PROBLEM TO SOLVE:
Copy every record exactly.

** EXTRACTED DATA follows **

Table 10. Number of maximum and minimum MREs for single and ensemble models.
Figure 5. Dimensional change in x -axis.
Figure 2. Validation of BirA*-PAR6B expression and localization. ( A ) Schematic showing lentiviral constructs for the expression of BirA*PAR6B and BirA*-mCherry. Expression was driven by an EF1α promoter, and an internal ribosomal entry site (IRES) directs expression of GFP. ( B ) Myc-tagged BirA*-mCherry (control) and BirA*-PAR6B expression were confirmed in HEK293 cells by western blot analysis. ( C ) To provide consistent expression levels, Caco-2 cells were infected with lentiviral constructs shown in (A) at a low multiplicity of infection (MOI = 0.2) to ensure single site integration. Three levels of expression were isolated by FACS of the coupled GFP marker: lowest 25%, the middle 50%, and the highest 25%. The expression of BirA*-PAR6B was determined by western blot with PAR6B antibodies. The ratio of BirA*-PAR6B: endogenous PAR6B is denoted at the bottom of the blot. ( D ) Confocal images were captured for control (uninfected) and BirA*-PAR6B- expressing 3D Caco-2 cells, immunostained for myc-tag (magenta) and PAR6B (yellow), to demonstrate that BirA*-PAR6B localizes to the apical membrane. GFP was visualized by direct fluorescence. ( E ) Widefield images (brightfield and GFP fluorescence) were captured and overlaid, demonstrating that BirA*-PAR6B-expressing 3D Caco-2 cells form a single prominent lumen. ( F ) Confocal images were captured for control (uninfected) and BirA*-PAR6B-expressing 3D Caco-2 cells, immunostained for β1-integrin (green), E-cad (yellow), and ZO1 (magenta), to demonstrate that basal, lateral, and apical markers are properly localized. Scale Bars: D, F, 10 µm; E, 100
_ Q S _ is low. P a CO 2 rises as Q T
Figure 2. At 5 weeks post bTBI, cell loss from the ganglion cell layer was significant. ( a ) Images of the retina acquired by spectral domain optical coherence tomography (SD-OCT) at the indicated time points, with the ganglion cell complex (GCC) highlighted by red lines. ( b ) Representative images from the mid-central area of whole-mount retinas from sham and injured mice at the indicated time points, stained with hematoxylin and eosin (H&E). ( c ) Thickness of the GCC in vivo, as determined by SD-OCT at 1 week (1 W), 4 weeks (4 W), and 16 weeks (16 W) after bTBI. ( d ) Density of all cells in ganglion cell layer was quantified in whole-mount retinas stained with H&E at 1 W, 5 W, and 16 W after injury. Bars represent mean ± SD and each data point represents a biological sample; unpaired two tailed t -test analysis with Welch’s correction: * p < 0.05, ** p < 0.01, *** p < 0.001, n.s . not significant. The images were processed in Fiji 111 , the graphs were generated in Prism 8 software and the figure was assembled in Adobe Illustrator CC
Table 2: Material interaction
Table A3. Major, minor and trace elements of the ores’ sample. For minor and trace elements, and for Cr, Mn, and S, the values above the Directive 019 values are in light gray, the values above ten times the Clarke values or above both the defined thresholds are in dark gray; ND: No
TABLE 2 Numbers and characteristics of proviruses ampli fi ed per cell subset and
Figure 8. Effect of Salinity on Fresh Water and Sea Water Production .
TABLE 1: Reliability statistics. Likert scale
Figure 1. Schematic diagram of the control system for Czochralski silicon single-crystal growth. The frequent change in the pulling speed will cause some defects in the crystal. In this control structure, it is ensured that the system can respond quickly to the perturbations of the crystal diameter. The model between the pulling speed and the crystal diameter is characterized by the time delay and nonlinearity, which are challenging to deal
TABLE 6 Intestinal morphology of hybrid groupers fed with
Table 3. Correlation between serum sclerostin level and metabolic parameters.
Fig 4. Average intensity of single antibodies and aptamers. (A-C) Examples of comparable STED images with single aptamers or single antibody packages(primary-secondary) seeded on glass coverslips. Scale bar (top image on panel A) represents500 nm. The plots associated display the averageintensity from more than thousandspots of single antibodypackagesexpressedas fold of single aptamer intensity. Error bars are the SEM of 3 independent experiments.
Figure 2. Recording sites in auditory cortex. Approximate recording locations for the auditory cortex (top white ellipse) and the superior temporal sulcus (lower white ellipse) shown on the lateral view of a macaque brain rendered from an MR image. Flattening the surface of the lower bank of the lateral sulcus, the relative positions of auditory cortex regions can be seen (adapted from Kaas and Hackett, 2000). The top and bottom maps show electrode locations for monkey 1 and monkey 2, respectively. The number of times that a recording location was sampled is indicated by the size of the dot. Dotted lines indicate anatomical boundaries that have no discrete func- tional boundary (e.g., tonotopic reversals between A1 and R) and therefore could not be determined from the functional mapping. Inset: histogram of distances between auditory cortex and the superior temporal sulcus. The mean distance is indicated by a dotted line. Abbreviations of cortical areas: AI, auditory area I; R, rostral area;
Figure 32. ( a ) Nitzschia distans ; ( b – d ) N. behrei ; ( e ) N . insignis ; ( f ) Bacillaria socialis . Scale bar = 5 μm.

** End of EXTRACTED DATA **

ANSWER SECTION:
Table 10. Number of maximum and minimum MREs for single and ensemble models.
Figure 5. Dimensional change in x -axis.
Figure 2. Validation of BirA*-PAR6B expression and localization. ( A ) Schematic showing lentiviral constructs for the expression of BirA*PAR6B and BirA*-mCherry. Expression was driven by an EF1α promoter, and an internal ribosomal entry site (IRES) directs expression of GFP. ( B ) Myc-tagged BirA*-mCherry (control) and BirA*-PAR6B expression were confirmed in HEK293 cells by western blot analysis. ( C ) To provide consistent expression levels, Caco-2 cells were infected with lentiviral constructs shown in (A) at a low multiplicity of infection (MOI = 0.2) to ensure single site integration. Three levels of expression were isolated by FACS of the coupled GFP marker: lowest 25%, the middle 50%, and the highest 25%. The expression of BirA*-PAR6B was determined by western blot with PAR6B antibodies. The ratio of BirA*-PAR6B: endogenous PAR6B is denoted at the bottom of the blot. ( D ) Confocal images were captured for control (uninfected) and BirA*-PAR6B- expressing 3D Caco-2 cells, immunostained for myc-tag (magenta) and PAR6B (yellow), to demonstrate that BirA*-PAR6B localizes to the apical membrane. GFP was visualized by direct fluorescence. ( E ) Widefield images (brightfield and GFP fluorescence) were captured and overlaid, demonstrating that BirA*-PAR6B-expressing 3D Caco-2 cells form a single prominent lumen. ( F ) Confocal images were captured for control (uninfected) and BirA*-PAR6B-expressing 3D Caco-2 cells, immunostained for β1-integrin (green), E-cad (yellow), and ZO1 (magenta), to demonstrate that basal, lateral, and apical markers are properly localized. Scale Bars: D, F, 10 µm; E, 100
_ Q S _ is low. P a CO 2 rises as Q T
Figure 2. At 5 weeks post bTBI, cell loss from the ganglion cell layer was significant. ( a ) Images of the retina acquired by spectral domain optical coherence tomography (SD-OCT) at the indicated time points, with the ganglion cell complex (GCC) highlighted by red lines. ( b ) Representative images from the mid-central area of whole-mount retinas from sham and injured mice at the indicated time points, stained with hematoxylin and eosin (H&E). ( c ) Thickness of the GCC in vivo, as determined by SD-OCT at 1 week (1 W), 4 weeks (4 W), and 16 weeks (16 W) after bTBI. ( d ) Density of all cells in ganglion cell layer was quantified in whole-mount retinas stained with H&E at 1 W, 5 W, and 16 W after injury. Bars represent mean ± SD and each data point represents a biological sample; unpaired two tailed t -test analysis with Welch’s correction: * p < 0.05, ** p < 0.01, *** p < 0.001, n.s . not significant. The images were processed in Fiji 111 , the graphs were generated in Prism 8 software and the figure was assembled in Adobe Illustrator CC
Table 2: Material interaction
Table A3. Major, minor and trace elements of the ores’ sample. For minor and trace elements, and for Cr, Mn, and S, the values above the Directive 019 values are in light gray, the values above ten times the Clarke values or above both the defined thresholds are in dark gray; ND: No
TABLE 2 Numbers and characteristics of proviruses ampli fi ed per cell subset and
Figure 8. Effect of Salinity on Fresh Water and Sea Water Production .
TABLE 1: Reliability statistics. Likert scale
Figure 1. Schematic diagram of the control system for Czochralski silicon single-crystal growth. The frequent change in the pulling speed will cause some defects in the crystal. In this control structure, it is ensured that the system can respond quickly to the perturbations of the crystal diameter. The model between the pulling speed and the crystal diameter is characterized by the time delay and nonlinearity, which are challenging to deal
TABLE 6 Intestinal morphology of hybrid groupers fed with
Table 3. Correlation between serum sclerostin level and metabolic parameters.
Fig 4. Average intensity of single antibodies and aptamers. (A-C) Examples of comparable STED images with single aptamers or single antibody packages(primary-secondary) seeded on glass coverslips. Scale bar (top image on panel A) represents500 nm. The plots associated display the averageintensity from more than thousandspots of single antibodypackagesexpressedas fold of single aptamer intensity. Error bars are the SEM of 3 independent experiments.
Figure 2. Recording sites in auditory cortex. Approximate recording locations for the auditory cortex (top white ellipse) and the superior temporal sulcus (lower white ellipse) shown on the lateral view of a macaque brain rendered from an MR image. Flattening the surface of the lower bank of the lateral sulcus, the relative positions of auditory cortex regions can be seen (adapted from Kaas and Hackett, 2000). The top and bottom maps show electrode locations for monkey 1 and monkey 2, respectively. The number of times that a recording location was sampled is indicated by the size of the dot. Dotted lines indicate anatomical boundaries that have no discrete func- tional boundary (e.g., tonotopic reversals between A1 and R) and therefore could not be determined from the functional mapping. Inset: histogram of distances between auditory cortex and the superior temporal sulcus. The mean distance is indicated by a dotted line. Abbreviations of cortical areas: AI, auditory area I; R, rostral area;
Figure 32. ( a ) Nitzschia distans ; ( b – d ) N. behrei ; ( e ) N . insignis ; ( f ) Bacillaria socialis . Scale bar = 5 μm.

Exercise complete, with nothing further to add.